Britain published its first list Tuesday of people barred from entering the country for allegedly fostering extremism or hatred. The list includes:
— Stephen “Don” Black: Founder of a Florida-based white supremacist Web site and a former Ku Klux Klan grand wizard.
— Fred Phelps Sr.: An anti-gay preacher who leads a church in Topeka, Kan.
— Shirley Phelps-Roper, Phelps’ daughter: She and her father have picketed the funerals of AIDS victims and claimed the deaths of U.S. soldiers are a punishment for tolerance of homosexuality.
— Yunis al-Astal: A preacher and Hamas lawmaker in Gaza. Seeks to foment, justify or glorify terrorist acts.
— Samir Kantar: A Hezbollah militant who served 30 years in prison for his part in the killing of four Israeli soldiers and a 4-year-old girl.
— Safwat Hijazi: An Egyptian cleric who glorifies terrorist violence.

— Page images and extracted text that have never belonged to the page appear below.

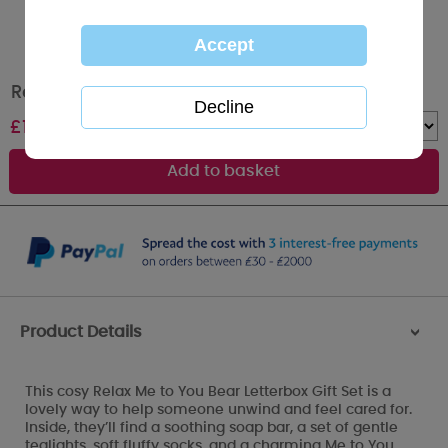
Relax Me to You Bear Letter Box Gift Set
£
13.00
Quantity :
Product Details
>
This cosy Relax Me to You Bear Letterbox Gift Set is a
lovely way to help someone unwind and feel cared for.
Inside, they’ll find a soothing soap bar, a set of gentle
tealights, soft fluffy socks, and a charming Me to You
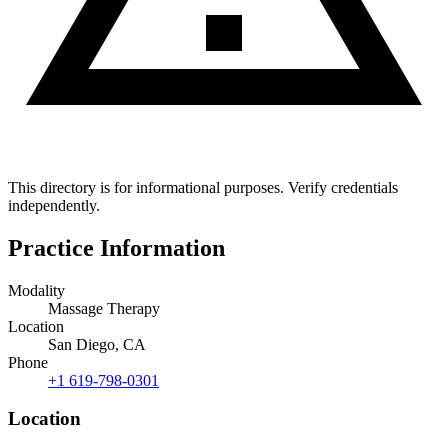
This directory is for informational purposes. Verify credentials
independently.
Practice Information
Modality
Massage Therapy
Location
San Diego, CA
Phone
+1 619-798-0301
Location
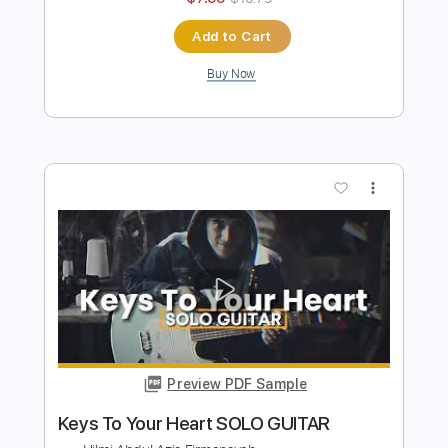
Preview PDF Sample
SAD STORY
Hilmi Abdul Azis Firmansyah
Transcribed by:
hilmiabdulazisfirmansyah
Length
FULL
Guitar Pro, PDF
Delivery Files
Includes
Lead Tracks 🎸
Percussion
70 Bpm
Standard Tuning
Piano
Key Am
Tablature
Instant Delivery
$7.99
$10.79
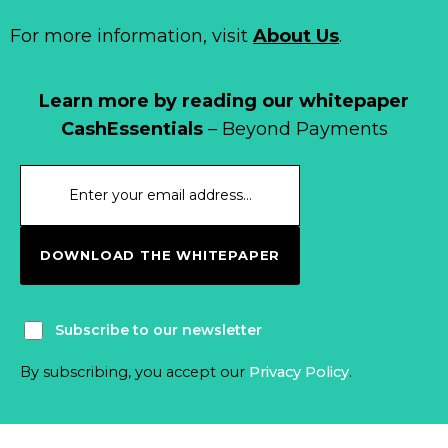
For more information, visit
About Us
.
Learn more by reading our whitepaper
CashEssentials
– Beyond Payments
DOWNLOAD THE WHITEPAPER
Subscribe to our newsletter
By subscribing, you accept our
Privacy Policy
.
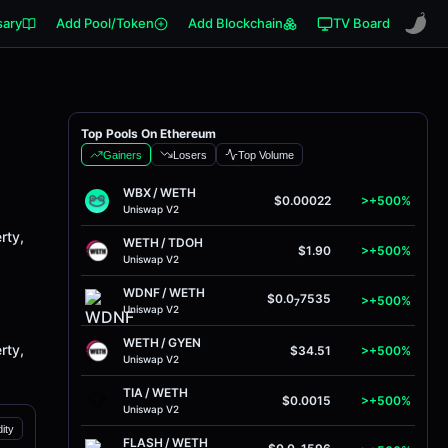
sary
Add Pool/Token
Add Blockchain
TV Board
Top Pools On Ethereum
Gainers
Losers
Top Volume
WBX
/
WETH
$0.00022
>+500%
Uniswap V2
rty,
WETH
/
TDOH
$1.90
>+500%
Uniswap V2
WDNF
/
WETH
$0.0
7535
>+500%
7
Uniswap V2
WETH
/
GYEN
rty,
$34.51
>+500%
Uniswap V2
TIA
/
WETH
$0.0015
>+500%
Uniswap V2
dity
FLASH
/
WETH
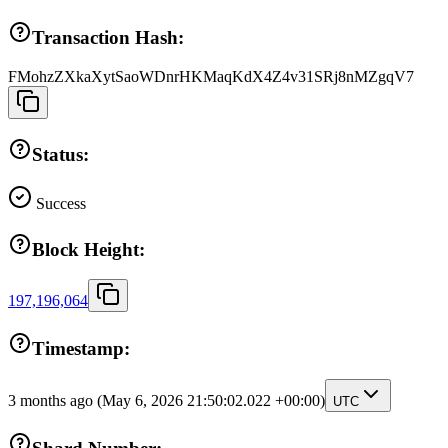
Transaction Hash:
FMohzZXkaXytSaoWDnrHKMaqKdX4Z4v31SRj8nMZgqV7
Status:
Success
Block Height:
197,196,064
Timestamp:
3 months ago
(May 6, 2026 21:50:02.022 +00:00)
UTC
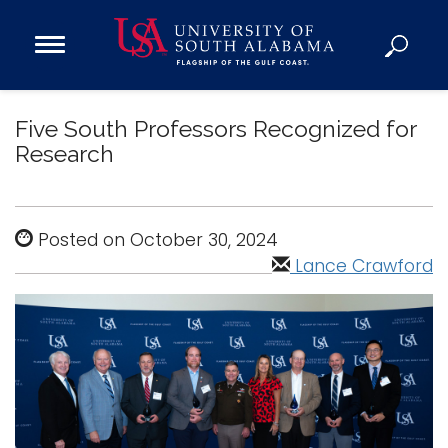
Open
Main
Navigation
Programs
Menu
Five South Professors Recognized for
Admission
Research
Donate
Academics
Posted on October 30, 2024
Research
Lance Crawford
Admissions and Aid
Campus Life
About
Alumni
Sports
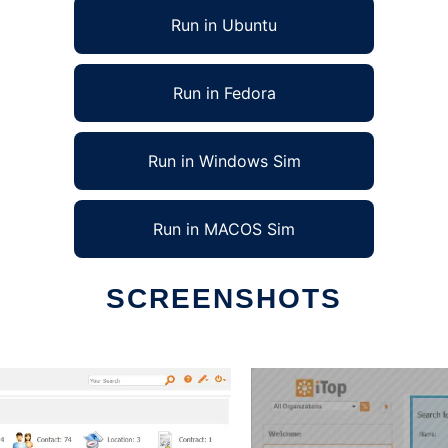
Run in Ubuntu
Run in Fedora
Run in Windows Sim
Run in MACOS Sim
SCREENSHOTS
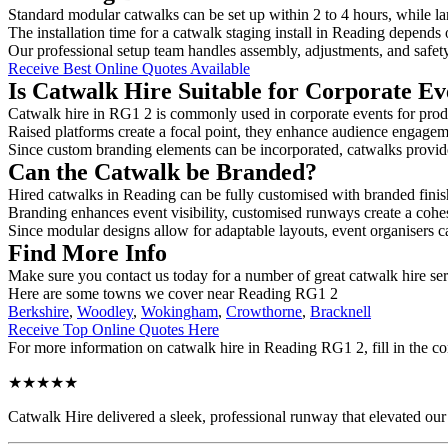
Standard modular catwalks can be set up within 2 to 4 hours, while la
The installation time for a catwalk staging install in Reading depends 
Our professional setup team handles assembly, adjustments, and safet
Receive Best Online Quotes Available
Is Catwalk Hire Suitable for Corporate Ev
Catwalk hire in RG1 2 is commonly used in corporate events for prod
Raised platforms create a focal point, they enhance audience engage
Since custom branding elements can be incorporated, catwalks provide a
Can the Catwalk be Branded?
Hired catwalks in Reading can be fully customised with branded finis
Branding enhances event visibility, customised runways create a cohe
Since modular designs allow for adaptable layouts, event organisers c
Find More Info
Make sure you contact us today for a number of great catwalk hire ser
Here are some towns we cover near Reading RG1 2
Berkshire
,
Woodley
,
Wokingham
,
Crowthorne
,
Bracknell
Receive Top Online Quotes Here
For more information on catwalk hire in Reading RG1 2, fill in the co
★★★★★
Catwalk Hire delivered a sleek, professional runway that elevated o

— Mike Guzovsky: An Israeli settler who Britain’s Home Office says has been involved with military training camps.
— Artur Ryno and Pavel Skachevsky, two leaders of a Russian skinhead gang: They were imprisoned for 10 years in Russia last year for their role in racially motivated killings of 19 people.
— Erich Gliebe: An American neo-Nazi leader who once boxed under the name “The Ayran Barbarian.” On his Ohio-based Webcasts, he vilifies certain ethnic groups and distributes racist leaflets and posters.
— Nasr Javed: Kashmiri separatist and leader of militant group Lashkar-e-Taiba.
— Abdullah Qadri al Ahdal: Muslim cleric who seeks to foment, justify or glorify terrorist violence.
— Wadgy abd el Hamied Mohamed Ghoneim: Writer and speaker who seeks to foment, justify or glorify terrorist violence.
— Abdul Ali Musa: A Muslim activist who grew up in Oakland as Clarence Reams. He is accused of glorifying terrorist violence.
— Amir Siddique: Preacher at an Islamabad mosque, who seeks to foment terrorist violence.